I received my PhD in quantum optics as a University Prize Scholarship Fellow from the University of Sheffield, UK, in 2021, under the supervision of Profs. Maurice Skolnick (FRS), Mark Fox, and Luke Wilson, where my work on semiconductor topological quantum photonic integrated circuits was recognized with the UK’s Rank Prize Award. I subsequently joined the Joint Quantum Institute at the University of Maryland (2022–2025) as a postdoctoral researcher in Prof. Mohammad Hafezi’s lab, before continuing my research at MIT.

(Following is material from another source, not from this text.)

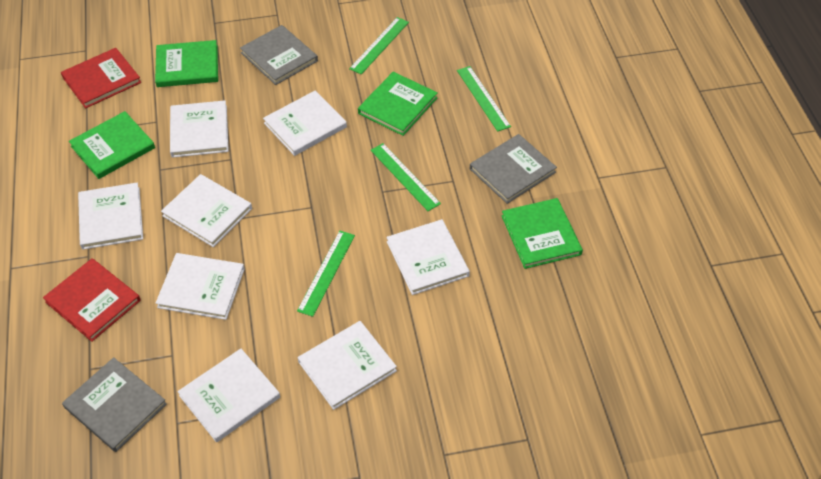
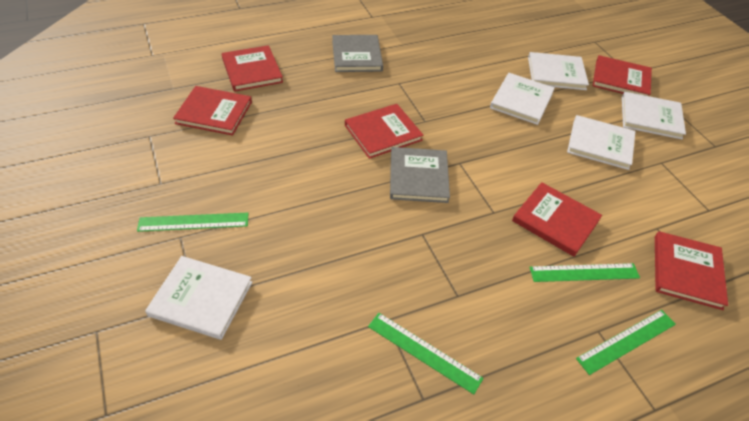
green book: [69,111,155,179] [155,40,218,87] [358,72,438,136] [502,198,583,269] = 4 -> none = 0
grey book: [62,357,167,452] [240,25,318,85] [470,134,557,204] = 3 -> [332,35,383,72] [390,147,450,203] = 2
red book: [43,258,141,342] [61,48,141,108] = 2 -> [173,86,252,136] [222,45,283,92] [345,104,423,159] [512,182,602,257] [593,55,652,96] [655,231,728,310] = 6
white book: [78,183,143,250] [156,253,245,320] [161,174,252,247] [170,100,229,158] [178,349,280,442] [263,91,347,156] [298,321,397,410] [387,219,470,295] = 8 -> [145,256,252,340] [490,73,555,125] [528,52,589,90] [567,115,636,170] [622,92,686,139] = 5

You can read more about my current projects on the Research page and find an up-to-date list of my publications on the Publications page.
Two-dimensional topological lattice of coupled nonlinear microring resonators — the architecture underlying our work on topological frequency combs (Science 384, 1356–1361, 2024) and multi-timescale frequency-phase matching for high-yield nonlinear photonics (Science 390, 612–616, 2025).
Research interests
- Multiscale nonlinear photonic devices — frequency-phase matching architectures, integrated frequency combs, and harmonic generation across silicon nitride and thin-film lithium niobate
- Topological & chiral photonics — robust photonic circuits for quantum and classical light, with directional light–matter interfaces using solid-state quantum emitters
- Quantum optoelectronics in 2D materials — strong light–matter coupling, exciton transport, and engineered optical landscapes in moiré and few-layer systems
- AI-augmented photonic design — inverse design, digital-twin calibration, and machine-learning workflows for nonlinear and quantum photonic device discovery
Education
- Ph.D. in Quantum Optics, University of Sheffield, UK (2017–2021)
Awards and recognition
- UM Ventures Outstanding Invention of 2025 — TOPAI: Topological Photonics Architecture for Optical Computing and AI
- UK Rank Prize Award (2021) — Semiconductor topological quantum photonic integrated circuits
Selected Service & Outreach
- Discovery Night “Quantum Light” (2018)
- Cheltenham Science Festival “Communication with Light” (2019)
- Facilitator, Research Professionalism/Integrity training (2021)
Single microring resonator coupled to a bus waveguide — the fundamental building block of the lattice architectures above, where nonlinear processes such as four-wave mixing and Kerr-soliton frequency-comb formation take place.